Mancha Sentenced to 20 Years in Federal Prison for Killing His Wife
GREAT FALLS - The United States Attorney’s Office announced today that Thomas Edward Mancha, a 61-year-old resident of Browning, was sentenced to 20 years in prison, five years of supervised release, and a $100 special assessment, for the murder of his wife on New Year’s Day, 2017. U.S. District Judge Brian Morris presided over the hearing.
At an earlier hearing, Mancha pleaded guilty to second degree murder. On January l, 2017, Mancha was involved in an altercation with his wife at the Lewis and Clark Camp Disappointment Monument, which is located along the north side of U.S. Highway 2, approximately 13 miles east of Browning. A witness arrived on the scene and observed Mancha holding his wife by the hair or back of shirt collar. When the witness threatened to call 911, Mancha released his wife and she ran away from him. However, Mancha got into a Dodge pick-up truck and intentionally drove the truck directly into her as she ran, knocking her to the ground. According to the witness, Mancha turned the truck around and drove over his wife a second time. The victim died at the scene from massive internal injuries and a severed spine.

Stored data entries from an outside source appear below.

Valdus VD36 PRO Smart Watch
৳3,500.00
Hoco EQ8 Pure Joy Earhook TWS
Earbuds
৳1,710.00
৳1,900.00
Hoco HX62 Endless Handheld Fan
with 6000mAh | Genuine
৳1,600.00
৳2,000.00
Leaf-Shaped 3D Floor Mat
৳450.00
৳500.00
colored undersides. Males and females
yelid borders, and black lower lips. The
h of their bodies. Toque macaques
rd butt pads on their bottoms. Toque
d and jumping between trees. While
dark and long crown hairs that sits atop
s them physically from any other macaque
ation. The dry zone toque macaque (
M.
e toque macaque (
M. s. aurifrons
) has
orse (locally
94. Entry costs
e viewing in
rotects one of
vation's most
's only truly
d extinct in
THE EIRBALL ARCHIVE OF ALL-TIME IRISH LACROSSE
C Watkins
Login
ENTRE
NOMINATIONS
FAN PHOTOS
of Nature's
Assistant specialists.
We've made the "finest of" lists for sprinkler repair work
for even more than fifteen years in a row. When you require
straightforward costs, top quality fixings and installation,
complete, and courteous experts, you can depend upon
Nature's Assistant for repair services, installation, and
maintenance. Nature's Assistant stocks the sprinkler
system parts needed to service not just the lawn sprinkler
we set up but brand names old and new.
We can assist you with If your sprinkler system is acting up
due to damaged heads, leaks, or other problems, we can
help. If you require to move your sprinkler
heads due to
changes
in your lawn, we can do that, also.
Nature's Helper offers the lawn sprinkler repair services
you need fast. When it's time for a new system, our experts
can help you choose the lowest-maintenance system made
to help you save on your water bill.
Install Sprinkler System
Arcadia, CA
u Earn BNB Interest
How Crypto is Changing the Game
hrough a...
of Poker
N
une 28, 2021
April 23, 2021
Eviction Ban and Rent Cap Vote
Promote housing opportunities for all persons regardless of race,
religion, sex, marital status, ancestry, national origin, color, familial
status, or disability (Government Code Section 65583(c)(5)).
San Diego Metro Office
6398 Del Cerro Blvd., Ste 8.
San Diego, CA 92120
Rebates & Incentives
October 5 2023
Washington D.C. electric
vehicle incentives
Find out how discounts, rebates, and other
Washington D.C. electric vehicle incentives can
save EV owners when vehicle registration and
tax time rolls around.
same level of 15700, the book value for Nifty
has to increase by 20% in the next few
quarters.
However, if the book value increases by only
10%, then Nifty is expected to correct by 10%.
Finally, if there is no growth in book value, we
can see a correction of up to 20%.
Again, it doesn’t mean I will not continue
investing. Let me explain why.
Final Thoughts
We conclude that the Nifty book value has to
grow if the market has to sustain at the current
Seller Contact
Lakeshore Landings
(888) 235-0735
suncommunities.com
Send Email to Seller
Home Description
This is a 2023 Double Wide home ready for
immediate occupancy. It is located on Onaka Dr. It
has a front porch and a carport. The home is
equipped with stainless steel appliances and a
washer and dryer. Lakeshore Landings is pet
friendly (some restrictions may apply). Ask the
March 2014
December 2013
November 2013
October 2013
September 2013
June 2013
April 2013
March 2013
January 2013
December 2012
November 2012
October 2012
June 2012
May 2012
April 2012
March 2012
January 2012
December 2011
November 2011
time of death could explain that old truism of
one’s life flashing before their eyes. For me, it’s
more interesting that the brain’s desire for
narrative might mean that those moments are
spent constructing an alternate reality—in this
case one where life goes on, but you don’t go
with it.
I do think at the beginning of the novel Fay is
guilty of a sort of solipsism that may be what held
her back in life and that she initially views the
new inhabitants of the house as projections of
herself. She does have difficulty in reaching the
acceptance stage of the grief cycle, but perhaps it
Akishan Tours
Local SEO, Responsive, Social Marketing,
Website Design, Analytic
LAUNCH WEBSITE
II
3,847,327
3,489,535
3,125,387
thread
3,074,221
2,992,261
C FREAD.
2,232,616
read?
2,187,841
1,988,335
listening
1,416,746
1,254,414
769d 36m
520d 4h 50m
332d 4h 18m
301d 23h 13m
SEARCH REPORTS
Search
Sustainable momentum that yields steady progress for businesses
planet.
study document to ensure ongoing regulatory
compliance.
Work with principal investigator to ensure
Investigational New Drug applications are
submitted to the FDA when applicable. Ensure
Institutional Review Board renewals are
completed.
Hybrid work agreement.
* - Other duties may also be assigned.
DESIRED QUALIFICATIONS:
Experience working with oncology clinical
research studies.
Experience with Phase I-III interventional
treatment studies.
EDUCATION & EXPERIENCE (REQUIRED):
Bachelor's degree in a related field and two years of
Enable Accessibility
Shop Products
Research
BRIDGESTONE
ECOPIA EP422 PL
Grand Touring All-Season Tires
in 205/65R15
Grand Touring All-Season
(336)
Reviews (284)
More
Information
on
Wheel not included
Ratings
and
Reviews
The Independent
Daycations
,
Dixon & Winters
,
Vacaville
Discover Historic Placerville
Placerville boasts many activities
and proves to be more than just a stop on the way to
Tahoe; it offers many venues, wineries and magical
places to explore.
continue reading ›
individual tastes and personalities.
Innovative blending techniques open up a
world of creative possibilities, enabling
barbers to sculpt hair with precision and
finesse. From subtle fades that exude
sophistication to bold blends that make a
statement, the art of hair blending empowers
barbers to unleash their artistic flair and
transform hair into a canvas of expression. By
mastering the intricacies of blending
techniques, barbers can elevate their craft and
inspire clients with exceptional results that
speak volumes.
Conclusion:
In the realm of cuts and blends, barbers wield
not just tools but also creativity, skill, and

After killing his wife, Mancha fled the scene and drove to a train crossing near the small community of Blackfoot. He waited in front of an oncoming train in an apparent suicide attempt. Although he later denied that he was trying to kill himself, Mancha admitted that he was angry with his wife because she was divorcing him.
Judge Morris sentenced Mancha to 20 years in federal prison, with five years of supervised release to follow. Because there is no parole in the federal system, Mancha will likely serve all of the time imposed by the court. In the federal system, Mancha does have the opportunity to shorten the term of custody by earning credit for good behavior. However, this reduction will not exceed 15% of the overall sentence.
U.S. Attorney Kurt Alme stated, “We are pleased with the court’s sentence today, and our sympathies go out to the victim’s family and the Blackfeet tribal community for their loss. I also want to thank all of the people who helped successfully prosecute this case, including AUSA Jeff Starnes, the FBI agents and BIA law enforcement officers who worked on this case, and the victim and witness staff members from our respective offices.”
The case was investigated by the Federal Bureau of Investigation, the Glacier County Sheriff’s Office, the Blackfeet Law Enforcement Service and various other federal, state, and local agencies.